» **Task description**:
Repeat the listing below exactly, from its first line through the line containing "genus: Hyparrhenia", including both of those lines.

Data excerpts
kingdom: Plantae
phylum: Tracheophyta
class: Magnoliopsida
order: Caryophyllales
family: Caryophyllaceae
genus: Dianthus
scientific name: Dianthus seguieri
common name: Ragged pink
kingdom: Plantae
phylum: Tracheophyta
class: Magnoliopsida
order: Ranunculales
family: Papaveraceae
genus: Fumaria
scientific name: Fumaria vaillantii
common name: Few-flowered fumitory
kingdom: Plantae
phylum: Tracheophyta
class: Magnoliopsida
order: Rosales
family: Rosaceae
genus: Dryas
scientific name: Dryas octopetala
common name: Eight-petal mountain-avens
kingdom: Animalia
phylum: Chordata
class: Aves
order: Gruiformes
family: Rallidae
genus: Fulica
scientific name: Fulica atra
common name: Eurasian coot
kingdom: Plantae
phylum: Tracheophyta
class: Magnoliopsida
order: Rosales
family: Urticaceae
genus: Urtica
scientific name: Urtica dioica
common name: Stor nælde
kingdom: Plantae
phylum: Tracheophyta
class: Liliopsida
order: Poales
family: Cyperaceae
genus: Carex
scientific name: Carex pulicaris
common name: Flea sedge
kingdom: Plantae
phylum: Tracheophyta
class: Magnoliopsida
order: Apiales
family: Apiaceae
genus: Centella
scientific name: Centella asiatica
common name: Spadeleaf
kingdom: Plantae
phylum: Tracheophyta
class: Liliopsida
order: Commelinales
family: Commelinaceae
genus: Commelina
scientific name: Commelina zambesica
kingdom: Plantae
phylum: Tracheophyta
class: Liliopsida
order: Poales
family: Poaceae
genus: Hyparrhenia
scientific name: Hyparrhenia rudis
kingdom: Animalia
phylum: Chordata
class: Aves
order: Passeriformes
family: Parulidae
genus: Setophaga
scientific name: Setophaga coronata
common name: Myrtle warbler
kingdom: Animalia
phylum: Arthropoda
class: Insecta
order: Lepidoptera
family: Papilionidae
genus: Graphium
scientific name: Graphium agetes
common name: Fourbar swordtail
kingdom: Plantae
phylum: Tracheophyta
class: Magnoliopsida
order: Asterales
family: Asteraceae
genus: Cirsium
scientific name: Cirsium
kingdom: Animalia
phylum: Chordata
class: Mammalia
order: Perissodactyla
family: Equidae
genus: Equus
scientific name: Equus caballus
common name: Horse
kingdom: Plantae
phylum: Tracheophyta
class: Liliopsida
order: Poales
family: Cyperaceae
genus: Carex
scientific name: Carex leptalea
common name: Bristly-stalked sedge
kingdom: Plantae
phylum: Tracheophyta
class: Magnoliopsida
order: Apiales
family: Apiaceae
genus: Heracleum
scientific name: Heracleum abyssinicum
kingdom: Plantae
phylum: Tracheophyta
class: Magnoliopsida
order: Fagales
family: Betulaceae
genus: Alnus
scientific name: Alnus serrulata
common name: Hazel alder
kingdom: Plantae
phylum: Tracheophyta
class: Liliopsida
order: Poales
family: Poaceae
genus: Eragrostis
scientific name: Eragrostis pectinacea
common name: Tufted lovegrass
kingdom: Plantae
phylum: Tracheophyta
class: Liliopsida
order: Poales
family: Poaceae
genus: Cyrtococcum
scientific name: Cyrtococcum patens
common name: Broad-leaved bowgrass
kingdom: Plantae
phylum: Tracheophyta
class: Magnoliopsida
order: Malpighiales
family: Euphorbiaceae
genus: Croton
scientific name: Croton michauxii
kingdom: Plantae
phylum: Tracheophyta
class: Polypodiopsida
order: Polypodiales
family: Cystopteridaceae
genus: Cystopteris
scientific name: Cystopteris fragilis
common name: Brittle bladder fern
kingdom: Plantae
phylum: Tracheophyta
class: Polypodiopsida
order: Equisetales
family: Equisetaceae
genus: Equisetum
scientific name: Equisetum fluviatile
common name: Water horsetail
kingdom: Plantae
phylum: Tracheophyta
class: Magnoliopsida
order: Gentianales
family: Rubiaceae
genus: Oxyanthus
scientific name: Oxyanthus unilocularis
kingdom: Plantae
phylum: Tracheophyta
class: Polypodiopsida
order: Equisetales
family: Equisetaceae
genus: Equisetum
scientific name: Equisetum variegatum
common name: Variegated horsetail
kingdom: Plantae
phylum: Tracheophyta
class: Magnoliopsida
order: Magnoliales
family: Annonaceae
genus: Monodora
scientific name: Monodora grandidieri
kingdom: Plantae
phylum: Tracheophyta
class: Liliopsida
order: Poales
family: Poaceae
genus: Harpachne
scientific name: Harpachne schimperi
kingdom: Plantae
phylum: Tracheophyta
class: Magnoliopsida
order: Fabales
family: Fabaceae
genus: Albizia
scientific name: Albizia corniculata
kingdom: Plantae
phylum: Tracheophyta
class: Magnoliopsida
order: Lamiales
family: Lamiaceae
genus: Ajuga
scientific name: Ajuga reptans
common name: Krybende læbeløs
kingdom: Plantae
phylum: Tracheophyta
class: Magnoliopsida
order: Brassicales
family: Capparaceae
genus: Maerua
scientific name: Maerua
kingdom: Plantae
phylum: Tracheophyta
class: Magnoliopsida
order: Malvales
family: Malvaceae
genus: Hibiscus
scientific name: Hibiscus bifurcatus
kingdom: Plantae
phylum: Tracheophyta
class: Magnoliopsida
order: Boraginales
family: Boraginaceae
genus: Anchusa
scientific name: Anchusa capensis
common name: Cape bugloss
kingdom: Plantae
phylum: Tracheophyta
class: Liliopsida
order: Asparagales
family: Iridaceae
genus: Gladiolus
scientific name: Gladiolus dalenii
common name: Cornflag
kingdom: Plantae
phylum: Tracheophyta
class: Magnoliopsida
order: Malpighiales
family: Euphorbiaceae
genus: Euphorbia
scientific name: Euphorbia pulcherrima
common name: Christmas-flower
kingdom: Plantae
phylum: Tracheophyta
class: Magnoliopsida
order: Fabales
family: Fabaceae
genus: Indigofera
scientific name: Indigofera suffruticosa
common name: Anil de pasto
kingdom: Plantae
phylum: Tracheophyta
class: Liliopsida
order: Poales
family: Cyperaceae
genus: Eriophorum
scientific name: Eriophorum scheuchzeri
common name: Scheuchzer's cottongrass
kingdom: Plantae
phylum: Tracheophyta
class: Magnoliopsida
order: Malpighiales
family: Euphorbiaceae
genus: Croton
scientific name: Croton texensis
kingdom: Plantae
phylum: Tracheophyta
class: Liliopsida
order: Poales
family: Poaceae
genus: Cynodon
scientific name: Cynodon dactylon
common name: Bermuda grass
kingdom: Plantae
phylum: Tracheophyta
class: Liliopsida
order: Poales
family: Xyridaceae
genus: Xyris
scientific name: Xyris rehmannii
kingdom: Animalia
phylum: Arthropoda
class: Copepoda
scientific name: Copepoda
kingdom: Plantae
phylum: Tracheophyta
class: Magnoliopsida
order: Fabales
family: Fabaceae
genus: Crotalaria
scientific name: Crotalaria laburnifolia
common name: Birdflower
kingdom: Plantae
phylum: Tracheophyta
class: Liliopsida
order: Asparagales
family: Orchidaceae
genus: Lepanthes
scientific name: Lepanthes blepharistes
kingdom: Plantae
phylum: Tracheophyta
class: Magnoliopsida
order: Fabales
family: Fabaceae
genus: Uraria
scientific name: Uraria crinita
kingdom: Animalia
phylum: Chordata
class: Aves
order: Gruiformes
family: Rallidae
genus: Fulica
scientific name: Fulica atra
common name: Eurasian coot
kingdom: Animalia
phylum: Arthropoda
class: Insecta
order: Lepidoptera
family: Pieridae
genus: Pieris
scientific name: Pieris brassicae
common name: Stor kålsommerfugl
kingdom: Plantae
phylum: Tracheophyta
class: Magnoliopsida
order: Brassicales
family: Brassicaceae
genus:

» **Response to the task**:
kingdom: Plantae
phylum: Tracheophyta
class: Magnoliopsida
order: Caryophyllales
family: Caryophyllaceae
genus: Dianthus
scientific name: Dianthus seguieri
common name: Ragged pink
kingdom: Plantae
phylum: Tracheophyta
class: Magnoliopsida
order: Ranunculales
family: Papaveraceae
genus: Fumaria
scientific name: Fumaria vaillantii
common name: Few-flowered fumitory
kingdom: Plantae
phylum: Tracheophyta
class: Magnoliopsida
order: Rosales
family: Rosaceae
genus: Dryas
scientific name: Dryas octopetala
common name: Eight-petal mountain-avens
kingdom: Animalia
phylum: Chordata
class: Aves
order: Gruiformes
family: Rallidae
genus: Fulica
scientific name: Fulica atra
common name: Eurasian coot
kingdom: Plantae
phylum: Tracheophyta
class: Magnoliopsida
order: Rosales
family: Urticaceae
genus: Urtica
scientific name: Urtica dioica
common name: Stor nælde
kingdom: Plantae
phylum: Tracheophyta
class: Liliopsida
order: Poales
family: Cyperaceae
genus: Carex
scientific name: Carex pulicaris
common name: Flea sedge
kingdom: Plantae
phylum: Tracheophyta
class: Magnoliopsida
order: Apiales
family: Apiaceae
genus: Centella
scientific name: Centella asiatica
common name: Spadeleaf
kingdom: Plantae
phylum: Tracheophyta
class: Liliopsida
order: Commelinales
family: Commelinaceae
genus: Commelina
scientific name: Commelina zambesica
kingdom: Plantae
phylum: Tracheophyta
class: Liliopsida
order: Poales
family: Poaceae
genus: Hyparrhenia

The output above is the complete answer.